WHAT IS REQUIRED: Where "through" occurs in a line of the entries below, copy that line.

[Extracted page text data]
::::::::
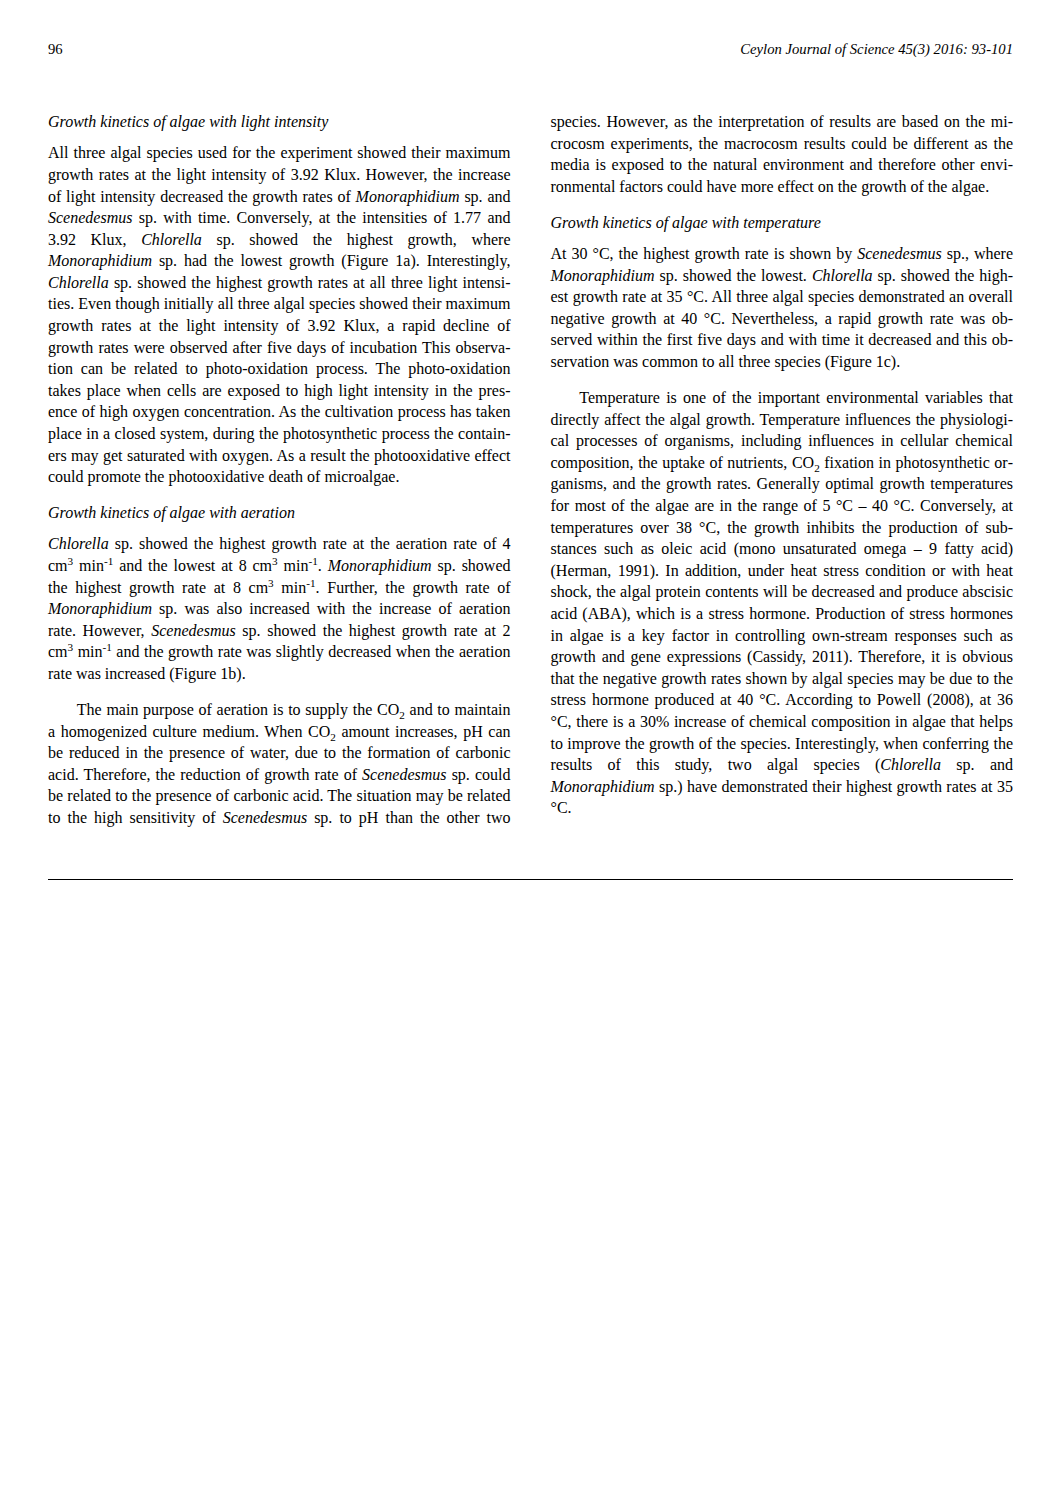96 Ceylon Journal of Science 45(3) 2016: 93-101
Growth kinetics of algae with light intensity
All three algal species used for the experiment showed their maximum growth rates at the light intensity of 3.92 Klux. However, the increase of light intensity decreased the growth rates of Monoraphidium sp. and Scenedesmus sp. with time. Conversely, at the intensities of 1.77 and 3.92 Klux, Chlorella sp. showed the highest growth, where Monoraphidium sp. had the lowest growth (Figure 1a). Interestingly, Chlorella sp. showed the highest growth rates at all three light intensities. Even though initially all three algal species showed their maximum growth rates at the light intensity of 3.92 Klux, a rapid decline of growth rates were observed after five days of incubation This observation can be related to photo-oxidation process. The photo-oxidation takes place when cells are exposed to high light intensity in the presence of high oxygen concentration. As the cultivation process has taken place in a closed system, during the photosynthetic process the containers may get saturated with oxygen. As a result the photooxidative effect could promote the photooxidative death of microalgae.
Growth kinetics of algae with aeration
Chlorella sp. showed the highest growth rate at the aeration rate of 4 cm3 min-1 and the lowest at 8 cm3 min-1. Monoraphidium sp. showed the highest growth rate at 8 cm3 min-1. Further, the growth rate of Monoraphidium sp. was also increased with the increase of aeration rate. However, Scenedesmus sp. showed the highest growth rate at 2 cm3 min-1 and the growth rate was slightly decreased when the aeration rate was increased (Figure 1b).
The main purpose of aeration is to supply the CO2 and to maintain a homogenized culture medium. When CO2 amount increases, pH can be reduced in the presence of water, due to the formation of carbonic acid. Therefore, the reduction of growth rate of Scenedesmus sp. could be related to the presence of carbonic acid. The situation may be related to the high sensitivity of Scenedesmus sp. to pH than the other two species. However, as the interpretation of results are based on the microcosm experiments, the macrocosm results could be different as the media is exposed to the natural environment and therefore other environmental factors could have more effect on the growth of the algae.
Growth kinetics of algae with temperature
At 30 °C, the highest growth rate is shown by Scenedesmus sp., where Monoraphidium sp. showed the lowest. Chlorella sp. showed the highest growth rate at 35 °C. All three algal species demonstrated an overall negative growth at 40 °C. Nevertheless, a rapid growth rate was observed within the first five days and with time it decreased and this observation was common to all three species (Figure 1c).
Temperature is one of the important environmental variables that directly affect the algal growth. Temperature influences the physiological processes of organisms, including influences in cellular chemical composition, the uptake of nutrients, CO2 fixation in photosynthetic organisms, and the growth rates. Generally optimal growth temperatures for most of the algae are in the range of 5 °C – 40 °C. Conversely, at temperatures over 38 °C, the growth inhibits the production of substances such as oleic acid (mono unsaturated omega – 9 fatty acid) (Herman, 1991). In addition, under heat stress condition or with heat shock, the algal protein contents will be decreased and produce abscisic acid (ABA), which is a stress hormone. Production of stress hormones in algae is a key factor in controlling own-stream responses such as growth and gene expressions (Cassidy, 2011). Therefore, it is obvious that the negative growth rates shown by algal species may be due to the stress hormone produced at 40 °C. According to Powell (2008), at 36 °C, there is a 30% increase of chemical composition in algae that helps to improve the growth of the species. Interestingly, when conferring the results of this study, two algal species (Chlorella sp. and Monoraphidium sp.) have demonstrated their highest growth rates at 35 °C.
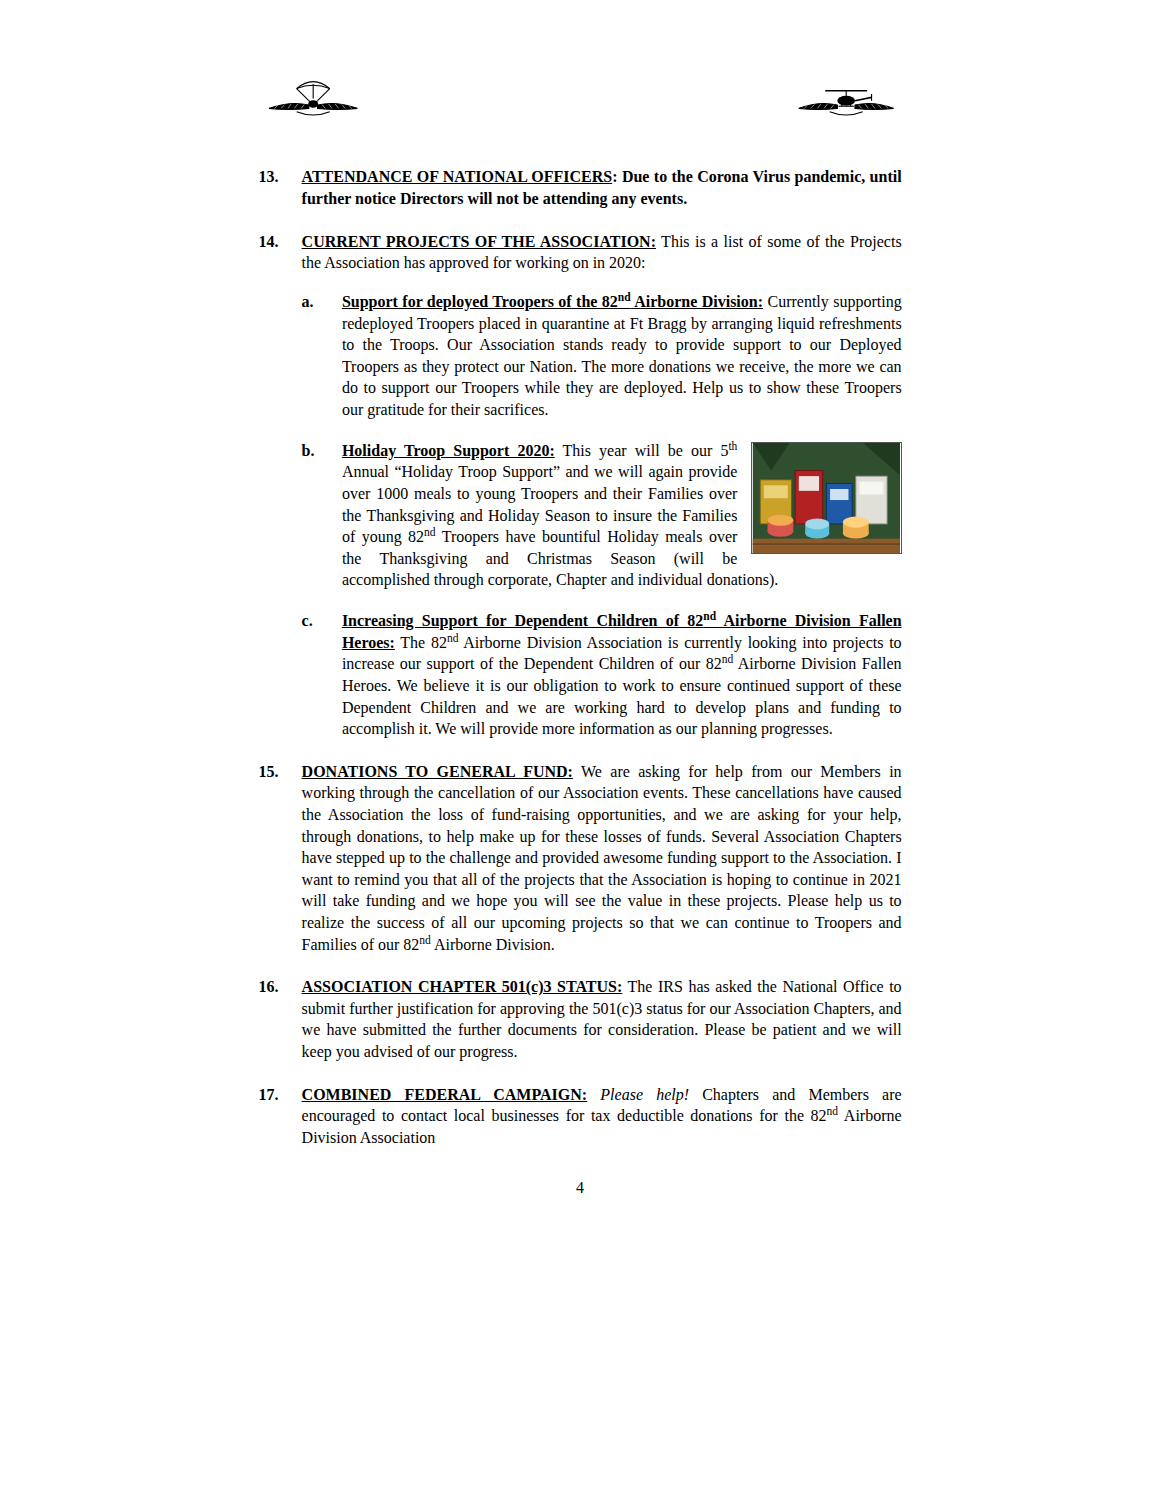ATTENDANCE OF NATIONAL OFFICERS: Due to the Corona Virus pandemic, until further notice Directors will not be attending any events.
CURRENT PROJECTS OF THE ASSOCIATION: This is a list of some of the Projects the Association has approved for working on in 2020:
Support for deployed Troopers of the 82nd Airborne Division: Currently supporting redeployed Troopers placed in quarantine at Ft Bragg by arranging liquid refreshments to the Troops. Our Association stands ready to provide support to our Deployed Troopers as they protect our Nation. The more donations we receive, the more we can do to support our Troopers while they are deployed. Help us to show these Troopers our gratitude for their sacrifices.
Holiday Troop Support 2020: This year will be our 5th Annual “Holiday Troop Support” and we will again provide over 1000 meals to young Troopers and their Families over the Thanksgiving and Holiday Season to insure the Families of young 82nd Troopers have bountiful Holiday meals over the Thanksgiving and Christmas Season (will be accomplished through corporate, Chapter and individual donations).
Increasing Support for Dependent Children of 82nd Airborne Division Fallen Heroes: The 82nd Airborne Division Association is currently looking into projects to increase our support of the Dependent Children of our 82nd Airborne Division Fallen Heroes. We believe it is our obligation to work to ensure continued support of these Dependent Children and we are working hard to develop plans and funding to accomplish it. We will provide more information as our planning progresses.
DONATIONS TO GENERAL FUND: We are asking for help from our Members in working through the cancellation of our Association events. These cancellations have caused the Association the loss of fund-raising opportunities, and we are asking for your help, through donations, to help make up for these losses of funds. Several Association Chapters have stepped up to the challenge and provided awesome funding support to the Association. I want to remind you that all of the projects that the Association is hoping to continue in 2021 will take funding and we hope you will see the value in these projects. Please help us to realize the success of all our upcoming projects so that we can continue to Troopers and Families of our 82nd Airborne Division.
ASSOCIATION CHAPTER 501(c)3 STATUS: The IRS has asked the National Office to submit further justification for approving the 501(c)3 status for our Association Chapters, and we have submitted the further documents for consideration. Please be patient and we will keep you advised of our progress.
COMBINED FEDERAL CAMPAIGN: Please help! Chapters and Members are encouraged to contact local businesses for tax deductible donations for the 82nd Airborne Division Association
4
::::::::
FINISHED TASK:
Holiday Troop Support 2020: This year will be our 5th Annual “Holiday Troop Support” and we will again provide over 1000 meals to young Troopers and their Families over the Thanksgiving and Holiday Season to insure the Families of young 82nd Troopers have bountiful Holiday meals over the Thanksgiving and Christmas Season (will be accomplished through corporate, Chapter and individual donations).
DONATIONS TO GENERAL FUND: We are asking for help from our Members in working through the cancellation of our Association events. These cancellations have caused the Association the loss of fund-raising opportunities, and we are asking for your help, through donations, to help make up for these losses of funds. Several Association Chapters have stepped up to the challenge and provided awesome funding support to the Association. I want to remind you that all of the projects that the Association is hoping to continue in 2021 will take funding and we hope you will see the value in these projects. Please help us to realize the success of all our upcoming projects so that we can continue to Troopers and Families of our 82nd Airborne Division.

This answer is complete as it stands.